3.1.2 Online financial management
In the realm of digital new media art expression, online financial management, as an application of financial technology, has become a significant form of representation. Through the application of AI technology, online financial management platforms can better provide users with personalized financial plans to meet diverse needs. For the older adult, the emergence of online financial management platforms poses both challenges and opportunities. On the one hand, older adult individuals may experience unfamiliarity and discomfort with digital technology, leading to resistance to using online financial management platforms. On the other hand, with appropriate training and guidance, the older adult can benefit from online financial management platforms, enhancing the efficiency and proficiency of financial management (25). In digital new media art, various methods can be employed to present the theme of online financial management. For example, virtual reality technology can simulate scenes of online financial management, or data visualization can showcase the performance and returns of financial products. These forms of representation not only enhance the artistic quality of the works but also increase the awareness and understanding of online financial management among the older adult (26).
3.1.3 Public account push
In addition to online financial management, public account push is also a significant form of expression in digital new media art. Through public account push, artists can disseminate their works to a broader audience, fostering more direct and intimate interactions with viewers. For older adult individuals, public account push serves as a convenient channel for information retrieval. By following public accounts aligned with their interests, older adult individuals can access the latest art pieces, cultural activities, and other information, enriching their spiritual lives (27). Simultaneously, public account push can act as a bridge for communication between older adult individuals and the younger generation, promoting cultural exchange and understanding across different age groups. In digital new media art, public account push can take various forms, such as text, audio, video, etc. Artists can utilize these formats to showcase their creations, engage in interaction and communication with the audience, thereby enhancing the dissemination and impact of their works.

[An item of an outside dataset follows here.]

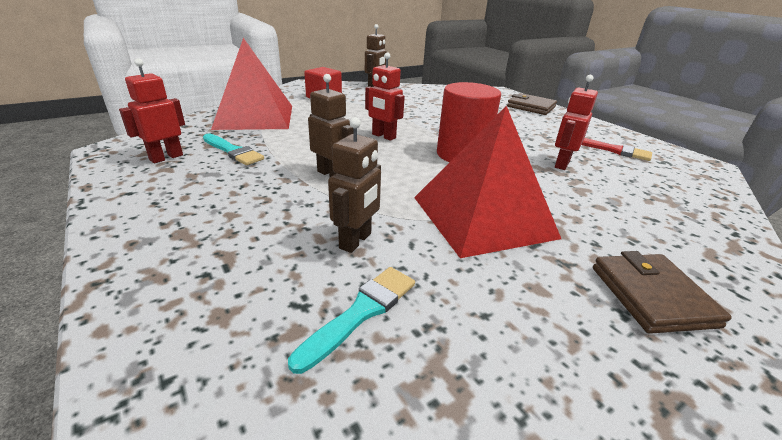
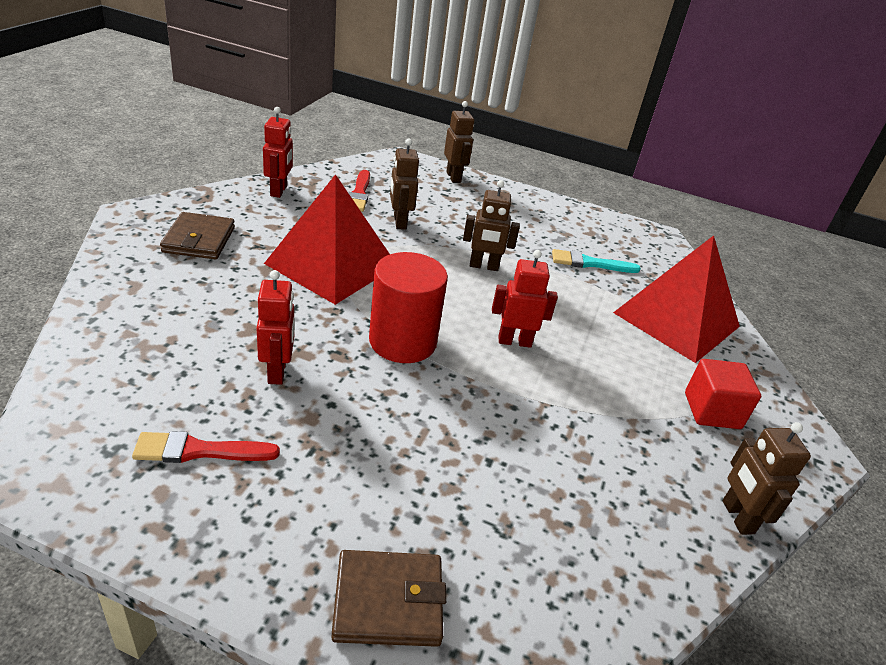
camera: 140 degrees right, 5 degrees up
(147, 297) = (454, 177): none -> brown robot
(166, 157) = (613, 241): red robot -> red robot (279, 191)
(361, 312) = (359, 194): turquoise brush -> red brush
(651, 296) = (199, 240): brown wallet -> brown wallet turned 45 degrees clockwise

In summary, online financial management and public account push, as crucial forms of digital new media art expression, are playing an increasingly vital role under the influence of AI. Through these forms, artists can engage in more direct and intimate interactions with the audience, while also fostering social adaptability and cultural exchange among the older adult (28).
3.2 Social adaptability
The social adaptability of older adult individuals refers to their ability to adapt to changes in modern society, effectively interact with the environment and others. This concept originates from Darwin’s theory of “survival of the fittest” and has been further defined by scholars such as Heckhausen as the adaptive capacity in human-social interactions. The social adaptability of older adult individuals encompasses aspects such as environmental adaptation, family relationship adaptation, interpersonal communication adaptation, and self-care adaptation (10). With the advent of the information age, the social adaptability of older adult individuals is no longer merely a process of adapting to modern society but rather a functional state in the era of informationization. According to the Law on the Protection of the Rights and Interests of the older adult, older adult individuals have the right to participate in social development, providing legal support for their related rights (14).

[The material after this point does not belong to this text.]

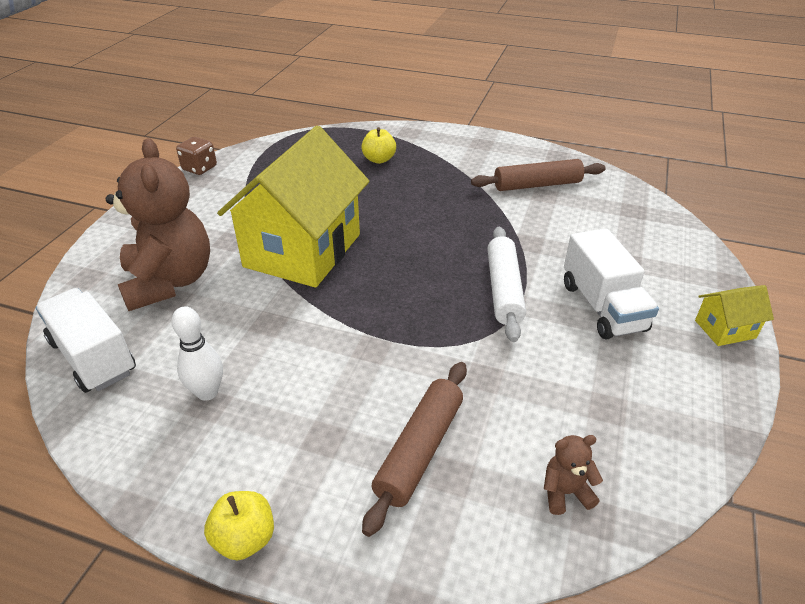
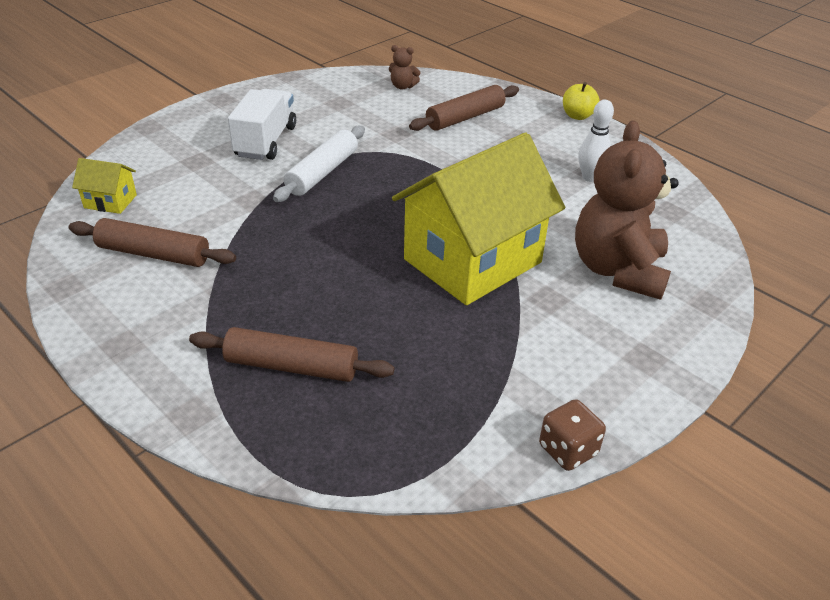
camera: 155 degrees left, 0 degrees up
(93, 357) = (682, 224): white truck -> none
(379, 159) = (291, 366): yellow apple -> brown rolling pin
(725, 329) = (208, 109): yellow house -> yellow house (110, 201)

This study categorizes various material and spiritual activities in which older adult individuals participate as community engagement activities, including older adult education, online entertainment, interpersonal communication, and community information governance. Applying social participation theory, the study advocates for the active involvement of older adult individuals in community activities, facing the challenges of the information age with a positive attitude. The application of social participation theory helps older adult individuals better understand society, unleash the potential in their lives, enhance self-identity and happiness, and also contributes to increasing the cohesion and centripetal force of the community (29). In conclusion, the social adaptability of older adult individuals is not only a process of adapting to modern society but also a functional state in the era of informationization. Through active participation in community activities and the application of social participation theory, older adult individuals can better adapt to modern society, unleash their own value, enhance happiness, and contribute to community cohesion (30). In the context of digital new media art expression driven by AI, the typical participation modes of older adult individuals in digital new media are illustrated in Figure 2.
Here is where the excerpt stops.